Colorado School District Approves Voucher "Scheme"


By Sandhya Bathija

A few months ago, I blogged about a Colorado public school district that was considering a voucher scheme that would allow some students to attend religious and other private schools.

I explained then that vouchers are a bad idea all around. Tuition subsidies for religious schools undermine church-state separation, hurt the public schools and have not improved student performance in places where they’ve been tried.

I also pointed out that most people in Colorado don’t approve of vouchers. Voters there overwhelmingly rejected a voucher referendum, and in 2004, the Colorado Supreme Court struck down a statewide voucher plan.

Based on all this, I hoped that officials at the Douglas County Public School District would take the hint.

Unfortunately, they didn’t.

According to the Denver Post, the school board voted unanimously on Tuesday to approve the “Choice Scholarship Program,” a voucher scheme that would make up to 500 students eligible to receive $4,575 to attend private school in the 2011-12 school year.

Back in November, Americans United wrote a letter to school board members, urging them to oppose the proposal. Several hearings were held, and Americans United members in the area provided testimony.

Americans United expressed concern that the proposed scheme would use public funds to pay for religious activities and instruction. According to the terms of the proposal, all but one of the 14 eligible private schools within the county were religion-based.

AU’s legislative department also pointed out that the Douglas County voucher scheme did not prohibit students who live in the school district but already attend private schools from enrolling in the public schools in order to obtain a voucher.

Instead of scrapping the scheme as they should have, board members tinkered with its provisions to make it look less obviously problematic.

The new proposal expands the boundaries to include a more diverse group of private schools, not just religious ones. A provision was added stating that current private school students who enroll in public school would not be eligible for the voucher money until one year later.

The board also tacked on a provision allowing students to opt out of religious instruction at religion-based schools.

But that just shows board members’ fundamental misunderstanding of how religious schools work. Church officials usually pervade every course with the teachings of their faith. It isn’t possible for students to “opt out.”

And the changes don’t alter the bottom line: public funds will still be funneled to support religious schools. And these private schools are free to discriminate in hiring on grounds of religion or personal status. They can refuse to hire you if you’re gay or divorced or married to someone the church doesn’t approve of or a dozen other irrelevant factors.

That means Douglas County taxpayers will be footing the bill for private schools where they would not be eligible for employment even if they are eminently qualified.

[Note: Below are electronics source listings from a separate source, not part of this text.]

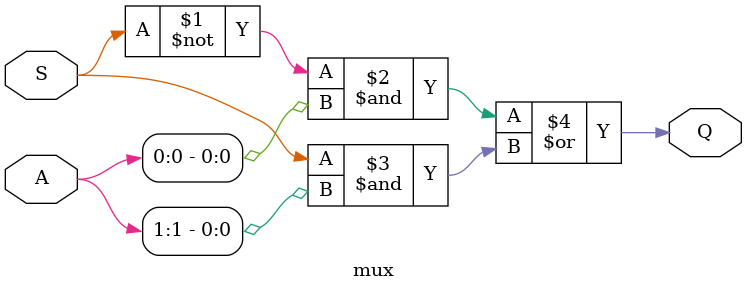
<source format=v>
`timescale 1ns / 1ps
module mux(A,S,Q);
input [1:0] A;
input S;
output Q;

assign Q = ((~S)&A[0])|(S&A[1]);

endmodule

</source>
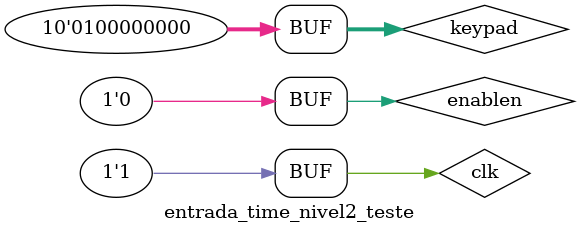
<source format=v>
`timescale 1ns/1ps
`include "entrada_time_nivel2.v"

module entrada_time_nivel2_teste();

    reg [9:0] keypad;
    reg enablen;
    reg clk;
    wire [3:0] D;
    wire loadn;
    wire pgt_1Hz;

    entrada_time_nivel2 DUT(
        .keypad(keypad),
        .enablen(enablen),
        .clk(clk),
        .D(D),
        .loadn(loadn),
        .pgt_1Hz(pgt_1Hz)
    );

    initial begin
        $dumpfile("entrada_time_nivel2_teste.vcd");
        $dumpvars(0, entrada_time_nivel2_teste);

            #1 keypad = 10'b1000000000;
            clk = 1;
            enablen = 0;
            repeat(201)
                #1 clk = ~clk;
            
            #1 keypad = 10'b0100000000;
            clk = 1;
            repeat(201)
                #1 clk = ~clk;

            #1 keypad = 10'b100000000;
            clk = 1;
            enablen = 1;
            repeat(201)
                #1 clk = ~clk;

            enablen = 0;
            repeat(201)
                #1 clk = ~clk;
            
    end
endmodule
</source>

It’s a shame the Douglas County school board ignored these serious civil rights and civil liberties concerns. Local activists say a lawsuit is likely.

Sadly, many other lawmakers across the country are considering following Douglas County’s lead.

No matter where you live, contact your members of Congress and your local legislators and government officials and tell them you do not support voucher subsidies for religious schools. We need to make our voices heard.